"Sexual complementariness"? "Child-centric"?
These concepts form the basis of the arguments our lawyers intend to raise should the Supreme Court decide to review two lower court’s findings that Utah’s ban on same sex marriage is unconstitutional ("Utah’s gay marriage case is on the way to high court," Tribune, Aug. 6).
But what, gentlemen of the bar, do these phrases mean?
I, like authors Burke, Tolman and Mackay ("Supreme Court must affirm right for all to marry," Aug. 10), concluded that "sexual complementariness" was not about the fit of organs during sexual congress, nor post-coital kudos. But, unlike them, I thought it might be a restatement of the position that opposite-sex couples make better parents than same-sex couples, a notion that research has consistently proven false.

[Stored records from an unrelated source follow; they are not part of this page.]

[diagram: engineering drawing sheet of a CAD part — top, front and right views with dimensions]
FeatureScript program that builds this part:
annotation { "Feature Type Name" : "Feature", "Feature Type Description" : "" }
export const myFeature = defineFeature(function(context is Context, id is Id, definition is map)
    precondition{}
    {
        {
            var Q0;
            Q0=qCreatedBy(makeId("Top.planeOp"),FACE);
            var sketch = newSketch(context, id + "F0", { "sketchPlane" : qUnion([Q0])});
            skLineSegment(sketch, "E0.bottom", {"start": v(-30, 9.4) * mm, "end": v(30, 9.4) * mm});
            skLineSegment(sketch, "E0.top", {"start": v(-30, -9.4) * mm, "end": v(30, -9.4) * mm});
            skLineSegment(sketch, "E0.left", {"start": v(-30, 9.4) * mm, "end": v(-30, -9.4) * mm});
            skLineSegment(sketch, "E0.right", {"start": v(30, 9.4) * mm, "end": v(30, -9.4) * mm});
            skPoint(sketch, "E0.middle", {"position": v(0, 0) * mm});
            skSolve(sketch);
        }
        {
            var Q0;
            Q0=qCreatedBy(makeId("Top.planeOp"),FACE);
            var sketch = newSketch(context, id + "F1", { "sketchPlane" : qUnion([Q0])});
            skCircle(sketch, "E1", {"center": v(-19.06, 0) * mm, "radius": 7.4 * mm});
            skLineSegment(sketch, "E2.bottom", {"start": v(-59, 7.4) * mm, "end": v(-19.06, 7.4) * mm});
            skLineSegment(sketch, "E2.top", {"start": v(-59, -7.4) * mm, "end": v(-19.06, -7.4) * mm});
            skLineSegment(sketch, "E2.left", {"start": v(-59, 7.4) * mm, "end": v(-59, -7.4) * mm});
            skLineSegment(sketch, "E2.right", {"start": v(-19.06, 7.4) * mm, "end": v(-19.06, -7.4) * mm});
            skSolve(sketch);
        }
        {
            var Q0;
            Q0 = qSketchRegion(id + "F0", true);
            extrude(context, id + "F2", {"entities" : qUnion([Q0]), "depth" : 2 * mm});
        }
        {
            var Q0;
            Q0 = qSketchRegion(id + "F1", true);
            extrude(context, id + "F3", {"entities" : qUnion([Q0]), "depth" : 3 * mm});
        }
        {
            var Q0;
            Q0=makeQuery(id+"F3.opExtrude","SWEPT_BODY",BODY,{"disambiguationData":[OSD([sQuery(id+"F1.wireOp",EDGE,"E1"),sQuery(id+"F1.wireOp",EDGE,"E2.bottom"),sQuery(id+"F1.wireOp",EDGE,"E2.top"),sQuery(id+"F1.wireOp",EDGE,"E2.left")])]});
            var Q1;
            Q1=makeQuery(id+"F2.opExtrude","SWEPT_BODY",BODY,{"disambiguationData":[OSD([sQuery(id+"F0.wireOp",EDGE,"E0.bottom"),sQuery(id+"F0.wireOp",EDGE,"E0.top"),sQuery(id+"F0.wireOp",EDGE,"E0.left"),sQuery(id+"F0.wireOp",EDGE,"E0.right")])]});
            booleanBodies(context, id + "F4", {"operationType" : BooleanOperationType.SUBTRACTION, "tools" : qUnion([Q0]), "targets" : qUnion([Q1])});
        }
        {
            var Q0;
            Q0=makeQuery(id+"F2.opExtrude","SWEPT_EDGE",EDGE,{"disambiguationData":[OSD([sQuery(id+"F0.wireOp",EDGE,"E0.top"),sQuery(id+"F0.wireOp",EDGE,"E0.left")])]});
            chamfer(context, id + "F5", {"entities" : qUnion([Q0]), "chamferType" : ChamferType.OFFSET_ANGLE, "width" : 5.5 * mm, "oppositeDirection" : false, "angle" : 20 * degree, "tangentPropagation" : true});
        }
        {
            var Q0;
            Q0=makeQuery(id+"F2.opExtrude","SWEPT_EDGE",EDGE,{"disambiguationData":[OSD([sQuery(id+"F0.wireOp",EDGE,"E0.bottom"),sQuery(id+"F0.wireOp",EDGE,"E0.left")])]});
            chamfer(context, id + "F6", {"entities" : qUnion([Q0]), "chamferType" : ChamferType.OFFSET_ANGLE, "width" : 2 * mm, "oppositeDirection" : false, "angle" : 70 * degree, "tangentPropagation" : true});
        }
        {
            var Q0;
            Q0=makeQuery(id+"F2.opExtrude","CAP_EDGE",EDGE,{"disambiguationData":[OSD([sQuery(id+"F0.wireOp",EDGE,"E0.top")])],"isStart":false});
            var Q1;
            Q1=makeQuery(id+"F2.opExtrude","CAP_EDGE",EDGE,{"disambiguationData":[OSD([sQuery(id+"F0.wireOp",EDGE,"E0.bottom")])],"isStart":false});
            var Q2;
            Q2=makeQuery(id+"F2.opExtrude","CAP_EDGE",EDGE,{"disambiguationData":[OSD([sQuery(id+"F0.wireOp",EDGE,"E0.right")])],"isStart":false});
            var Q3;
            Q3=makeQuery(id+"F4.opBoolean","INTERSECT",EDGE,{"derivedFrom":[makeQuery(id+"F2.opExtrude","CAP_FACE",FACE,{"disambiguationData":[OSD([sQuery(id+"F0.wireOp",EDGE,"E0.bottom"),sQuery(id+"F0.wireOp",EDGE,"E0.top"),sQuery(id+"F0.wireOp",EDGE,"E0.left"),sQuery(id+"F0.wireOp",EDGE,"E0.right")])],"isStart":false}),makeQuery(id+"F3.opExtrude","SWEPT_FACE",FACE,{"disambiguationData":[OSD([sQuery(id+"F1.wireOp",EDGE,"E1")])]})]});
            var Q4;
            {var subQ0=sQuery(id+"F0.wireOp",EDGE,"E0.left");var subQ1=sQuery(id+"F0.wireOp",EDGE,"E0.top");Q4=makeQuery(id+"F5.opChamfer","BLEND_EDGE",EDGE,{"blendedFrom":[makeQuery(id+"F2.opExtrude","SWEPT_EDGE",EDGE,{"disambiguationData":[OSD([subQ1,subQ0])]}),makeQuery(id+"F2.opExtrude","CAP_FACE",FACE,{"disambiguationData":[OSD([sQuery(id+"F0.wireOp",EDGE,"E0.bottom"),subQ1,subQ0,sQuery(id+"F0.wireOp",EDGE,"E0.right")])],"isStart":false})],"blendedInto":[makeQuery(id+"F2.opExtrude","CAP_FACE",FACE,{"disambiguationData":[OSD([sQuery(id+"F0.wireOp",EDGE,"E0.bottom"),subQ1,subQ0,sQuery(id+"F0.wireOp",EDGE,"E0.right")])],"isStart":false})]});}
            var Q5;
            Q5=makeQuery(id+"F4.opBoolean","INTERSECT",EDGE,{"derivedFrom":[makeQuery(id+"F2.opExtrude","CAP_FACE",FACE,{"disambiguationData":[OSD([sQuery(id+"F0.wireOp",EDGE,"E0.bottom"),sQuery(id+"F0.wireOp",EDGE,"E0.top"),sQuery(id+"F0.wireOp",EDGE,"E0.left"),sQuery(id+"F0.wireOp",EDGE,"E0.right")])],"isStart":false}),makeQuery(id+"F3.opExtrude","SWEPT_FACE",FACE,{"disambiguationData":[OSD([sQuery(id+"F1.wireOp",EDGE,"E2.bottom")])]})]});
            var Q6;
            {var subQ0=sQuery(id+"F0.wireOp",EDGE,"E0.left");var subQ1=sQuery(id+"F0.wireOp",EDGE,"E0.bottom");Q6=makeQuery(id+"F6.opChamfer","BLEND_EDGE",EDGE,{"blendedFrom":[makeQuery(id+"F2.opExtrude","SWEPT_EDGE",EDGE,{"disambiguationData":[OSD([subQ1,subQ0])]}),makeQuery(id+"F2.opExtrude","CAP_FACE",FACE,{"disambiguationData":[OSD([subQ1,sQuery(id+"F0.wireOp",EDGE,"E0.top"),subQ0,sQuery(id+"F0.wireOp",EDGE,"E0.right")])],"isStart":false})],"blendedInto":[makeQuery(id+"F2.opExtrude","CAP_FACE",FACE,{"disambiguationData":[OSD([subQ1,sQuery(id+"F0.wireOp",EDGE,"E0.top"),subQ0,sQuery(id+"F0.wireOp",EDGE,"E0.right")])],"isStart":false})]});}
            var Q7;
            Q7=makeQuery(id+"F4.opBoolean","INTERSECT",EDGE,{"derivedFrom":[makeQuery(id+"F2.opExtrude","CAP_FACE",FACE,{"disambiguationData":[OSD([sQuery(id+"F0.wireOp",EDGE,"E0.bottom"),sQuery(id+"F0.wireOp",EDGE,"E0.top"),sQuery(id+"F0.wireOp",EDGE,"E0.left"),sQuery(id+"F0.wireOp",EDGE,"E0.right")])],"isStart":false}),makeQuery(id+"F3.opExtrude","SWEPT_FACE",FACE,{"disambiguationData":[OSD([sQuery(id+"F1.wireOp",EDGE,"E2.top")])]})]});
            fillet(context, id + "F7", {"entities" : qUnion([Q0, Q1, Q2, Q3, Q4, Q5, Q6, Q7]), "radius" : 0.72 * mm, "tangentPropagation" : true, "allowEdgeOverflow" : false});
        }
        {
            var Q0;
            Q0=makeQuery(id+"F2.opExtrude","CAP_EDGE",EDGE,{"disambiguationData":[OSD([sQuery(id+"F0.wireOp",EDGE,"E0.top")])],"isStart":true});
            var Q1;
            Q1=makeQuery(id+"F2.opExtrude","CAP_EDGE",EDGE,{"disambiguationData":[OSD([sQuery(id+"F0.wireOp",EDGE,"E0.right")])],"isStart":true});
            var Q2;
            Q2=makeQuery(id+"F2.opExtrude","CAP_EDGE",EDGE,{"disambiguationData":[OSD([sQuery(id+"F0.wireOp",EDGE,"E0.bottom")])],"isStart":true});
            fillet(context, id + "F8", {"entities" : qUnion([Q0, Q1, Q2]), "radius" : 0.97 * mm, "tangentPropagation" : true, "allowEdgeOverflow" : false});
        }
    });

The "child-centric" argument seems based on the premise that Utah is unique among states in its emphasis on the welfare of children, but if that were true, our legislators would surely have found a way by now to properly fund our cellar-dwelling educational system, and our governor would not be withholding the benefits of Obamacare from many of our lower-income families.
So, how about it, gents? A primer would be helpful, in plain English please, explaining the arguments you are making on our behalf; so far your strategies seem somewhat inaccessible or deficient or both.